FAMAR, façonnier de l'industrie pharmaceutique, qui possédait déjà une usine à Orléans, a racheté en juillet dernier au géant Johnson & Johnson, l'usine McNeil d'Orléans-La Source. Dans ce secteur qui ne connaît pas la crise, les groupes pharmaceutiques n'hésitent pas à jeter des milliards sur la table pour se racheter les uns les autres, avec pour seul objectif une rentabilité toujours plus grande obtenue par le licenciement d'une partie des travailleurs et par une exploitation accrue de ceux qui restent.
Alors que la production devrait augmenter de 50% d'ici 2013, il est prévu qu'une des deux usines ferme et que les travailleurs soient regroupés dans celle de La Source, avec 170 licenciements à la clé, soit près du quart des effectifs totaux.
La direction veut d'ores et déjà réorganiser la production pour augmenter la productivité sur le dos des travailleurs. A l'usine de La Source, aux pesées, les charges atteindraient six fois ce qu'elles étaient précédemment, soit plusieurs tonnes soulevées chaque jour dans de mauvaises conditions. Mais elle s'est heurtée à un refus des travailleurs, qui sont loin d'avoir dit leur dernier mot.

(Exercices de graphiques à réponse courte)
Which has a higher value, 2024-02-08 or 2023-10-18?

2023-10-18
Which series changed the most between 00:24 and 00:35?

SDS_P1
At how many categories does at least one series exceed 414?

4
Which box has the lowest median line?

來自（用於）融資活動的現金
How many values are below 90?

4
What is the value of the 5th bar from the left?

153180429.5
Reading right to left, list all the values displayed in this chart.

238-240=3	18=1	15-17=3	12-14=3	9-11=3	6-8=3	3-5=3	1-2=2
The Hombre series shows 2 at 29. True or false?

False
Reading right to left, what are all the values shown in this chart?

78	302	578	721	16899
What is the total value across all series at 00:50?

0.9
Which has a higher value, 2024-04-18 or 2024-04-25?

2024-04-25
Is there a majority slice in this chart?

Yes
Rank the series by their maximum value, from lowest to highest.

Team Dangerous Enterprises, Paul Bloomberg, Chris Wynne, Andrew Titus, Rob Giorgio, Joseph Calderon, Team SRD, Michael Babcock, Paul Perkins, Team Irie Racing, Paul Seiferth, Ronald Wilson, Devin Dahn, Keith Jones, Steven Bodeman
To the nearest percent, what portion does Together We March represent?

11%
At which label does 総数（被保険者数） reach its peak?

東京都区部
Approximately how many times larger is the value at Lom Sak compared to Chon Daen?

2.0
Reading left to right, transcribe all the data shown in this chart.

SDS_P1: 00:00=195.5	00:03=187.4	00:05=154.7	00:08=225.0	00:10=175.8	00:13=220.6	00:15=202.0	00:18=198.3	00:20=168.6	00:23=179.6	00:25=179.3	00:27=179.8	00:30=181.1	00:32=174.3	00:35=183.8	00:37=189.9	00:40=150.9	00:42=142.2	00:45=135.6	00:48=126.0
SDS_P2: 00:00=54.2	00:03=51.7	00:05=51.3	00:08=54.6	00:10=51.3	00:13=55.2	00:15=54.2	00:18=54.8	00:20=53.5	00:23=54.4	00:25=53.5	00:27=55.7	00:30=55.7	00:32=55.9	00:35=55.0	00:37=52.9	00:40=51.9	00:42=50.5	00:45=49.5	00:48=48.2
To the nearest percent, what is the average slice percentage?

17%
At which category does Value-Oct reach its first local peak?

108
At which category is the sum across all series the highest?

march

◆ CONSIGNE 1 ◆
Indiquez, d'après l'extrait, à qui FAMAR a racheté l'usine McNeil d'Orléans-La Source.
◆ CONSIGNE 2 ◆
Recopiez sans aucune modification le passage de l'extrait allant de « Alors que la » à « leur dernier mot. ».

◆ RÉPONSE 1 ◆
Au géant Johnson & Johnson.

◆ RÉPONSE 2 ◆
Alors que la production devrait augmenter de 50% d'ici 2013, il est prévu qu'une des deux usines ferme et que les travailleurs soient regroupés dans celle de La Source, avec 170 licenciements à la clé, soit près du quart des effectifs totaux.
La direction veut d'ores et déjà réorganiser la production pour augmenter la productivité sur le dos des travailleurs. A l'usine de La Source, aux pesées, les charges atteindraient six fois ce qu'elles étaient précédemment, soit plusieurs tonnes soulevées chaque jour dans de mauvaises conditions. Mais elle s'est heurtée à un refus des travailleurs, qui sont loin d'avoir dit leur dernier mot.